Ad promoting weight gain |
The beauty myth is a
concept that has drastically altered our perceptions/standards of what is
considered ideal beauty. As seen in this example
from a pre-second wave era, weight gain was desirable. Although still very sexist in the notion that
a woman’s goal is purely for men to look at her, the ad sees extra weight as a
good thing. Curves were sexy. However, because women were becoming more
and more adamant about joining the work force and not just staying home all day to cook and clean, advertisers needed
to alter their targeted insecurities from motherhood to body image. They then decided to emphasize the importance
of appearances:
“A woman is conditioned to view her face as a mask and her body as an object,
as things separate from and more
important than her real self, constantly in need of alteration, improvement, and
disguise” (Kilbourne, 122). And no
matter how much we tell ourselves that we don’t let an ad tell us how to think,
the subliminal motives of the advertisers can slip into our subconscious
uncontrollably: “Like the knowledge of
our own mortality when we are young and healthy, the knowledge that Cher’s
physical appearance is fabricated is an empty abstraction; it simply does not
compute. It is the created image that
has the hold on our most vibrant, immediate sense of what is, of what matters, of what we must pursue for ourselves.” (Bordo,
104). While the beauty myth perpetuates
ridiculous standards for women as a whole, the issue of representation for
women of color is a large aspect of the problems surrounding it. Often times women of color are barely
portrayed in advertising and when they are, it is in a hyper-sexualized,
animalistic way (as seen in this picture below).
Advertisers use images, especially ones such as this, to promote certain
ideologies regarding sex, gender, and
race.
Hypersexualized representation of a woman of color |
The underlying cause to all of these
toxic messages is the system of capitalism.

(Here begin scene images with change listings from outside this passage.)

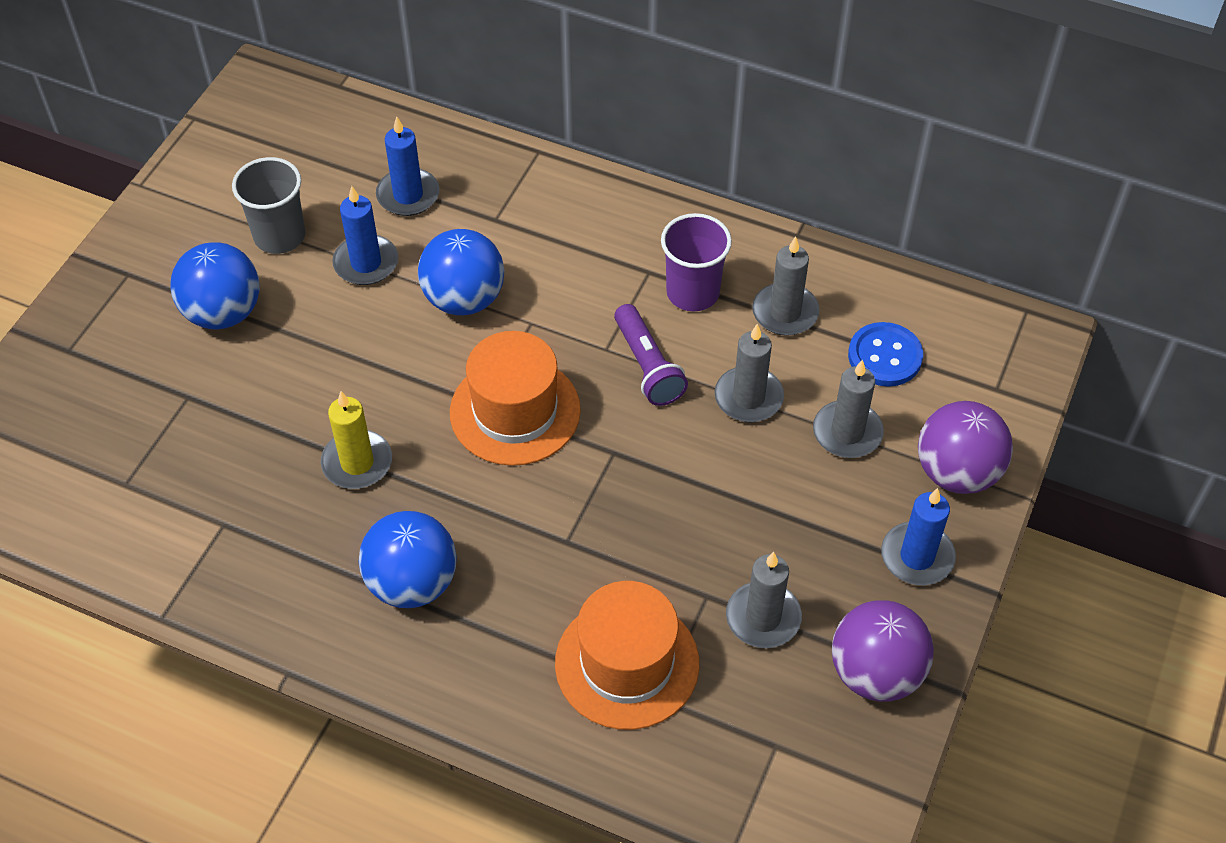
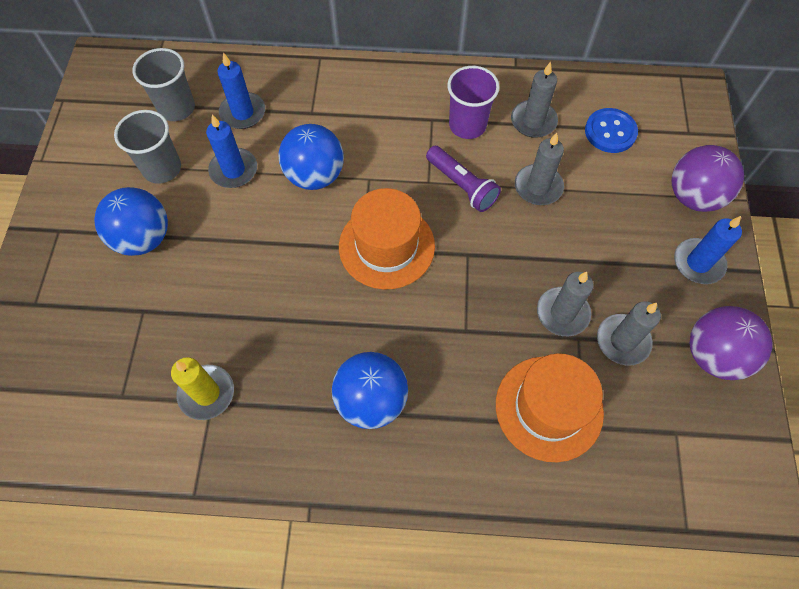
camera: 20 degrees left, 10 degrees up
yellow candle [321,391,392,489] -> yellow candle moved to [171,357,234,420]
grey candle [813,360,884,458] -> grey candle moved to [537,272,594,336]
none -> grey cup [133,48,195,121]

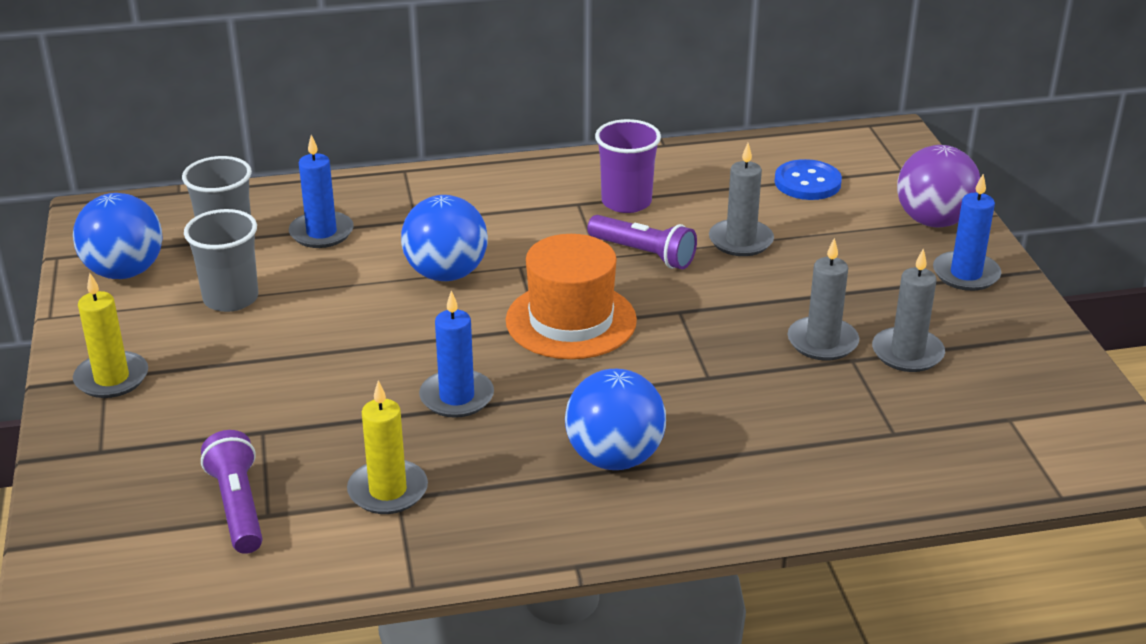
camera: 15 degrees left, 30 degrees down
blue ball [94,187,168,256] -> blue ball moved to [73,193,163,279]
blue candle [206,115,257,188] -> blue candle moved to [419,291,494,418]
orange hat [496,353,604,462] -> none
grey candle [511,61,558,138] -> none
purple ball [690,306,773,380] -> none
none -> yellow candle [73,273,148,398]
none -> purple flashlight [201,430,262,554]

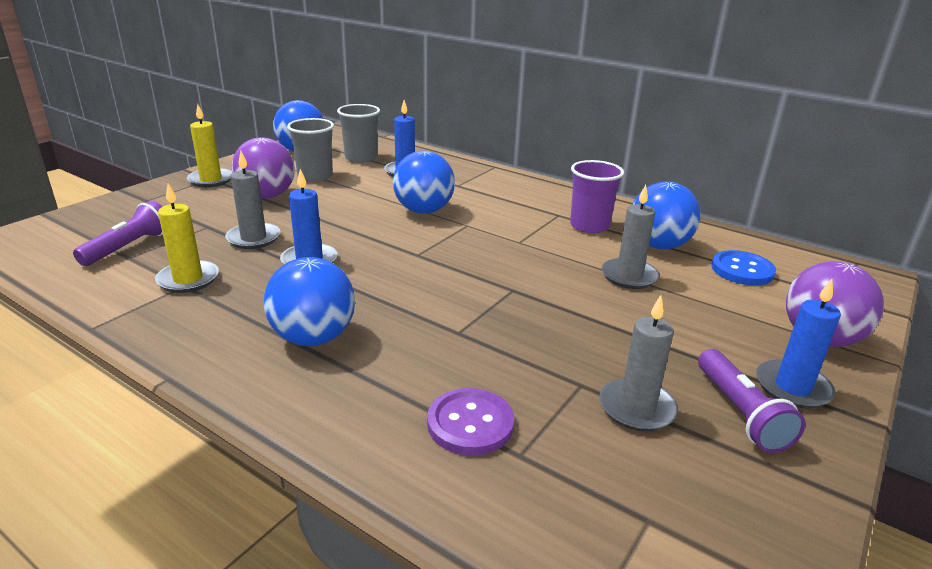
camera: 45 degrees right, 5 degrees down
orange hat [506,234,637,359] -> none
purple flashlight [587,215,697,269] -> purple flashlight moved to [698,349,806,453]
grey candle [788,238,859,360] -> grey candle moved to [225,151,281,249]
none -> purple ball [232,137,295,199]
none -> purple button [427,388,514,456]
none -> blue ball [632,181,701,249]

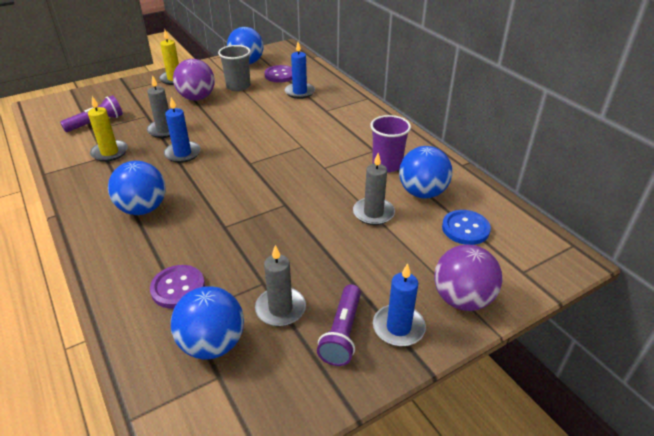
camera: 25 degrees right, 10 degrees up
grey cup [337,104,380,163] -> purple button [264,65,292,83]
blue ball [393,151,455,214] -> blue ball moved to [171,286,244,359]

It is required of the consumer to feel that they are in some way missing
something, in order for them to purchase a product. Capitalism strives on our insecurities: “…only
8 cents of the cosmetics sales dollar goes to pay for ingredients; the rest
goes to packaging, promotion, and marketing (Goldman, 1987, p. 697). Consequently, consumer capitalism constitutes
a tremendous waste of resources, and forces consumers to pay high prices for
products that they are induced to think that they need for success, popularity,
self-esteem, and other socially desirable qualities” (Kellner, 130). Not only are we essentially paying for the
advertisement by purchasing the product, we are allowing its ulterior motives
to affect the way we view ourselves and the world in which we live. That being said, things need to change. I believe there should be a limit to the
amount of advertising a company can put forth. A limitation in ads will not
only result in less psychologically damaging images being thrown at us on a
daily basis, but will also make products cheaper because the price of each
product is not going towards as much advertising. The amount that each company is allowed to
spend on advertising must embrace a positive aspect of the potential consumer
and use that to draw them in. There also needs to be realistic representation in these images. It is
important for women of all shapes, sizes, and ethnicities to be represented in
advertisements because all different types of women are consumers, not just
skinny white ones.
The world of advertising has created a
falsified reality in which we as consumers can only strive for, and never
achieve. Advertisers promote this
perpetual longing for improvement at the expense of women’s self-esteem and
self-worth; this expense has transformed throughout the years but has persisted
nonetheless.
Works Cited
Bordo, Susan. "Hunger as Ideology." Discourses
and Conceptions of the Body. Berkeley, 1993. Print.
Kellner, Douglas. "Reading Images Critically: Toward
a Postmodern Pedagogy." Journal of Education 170.3 (1988). Print.
Kilbourne, Jean. Beauty and the Beast of Advertising.
Print.
Wolf, Naomi. "Culture." The Beauty Myth: How
Images of Beauty Are Used against Women. New York: W. Morrow, 1991. Print.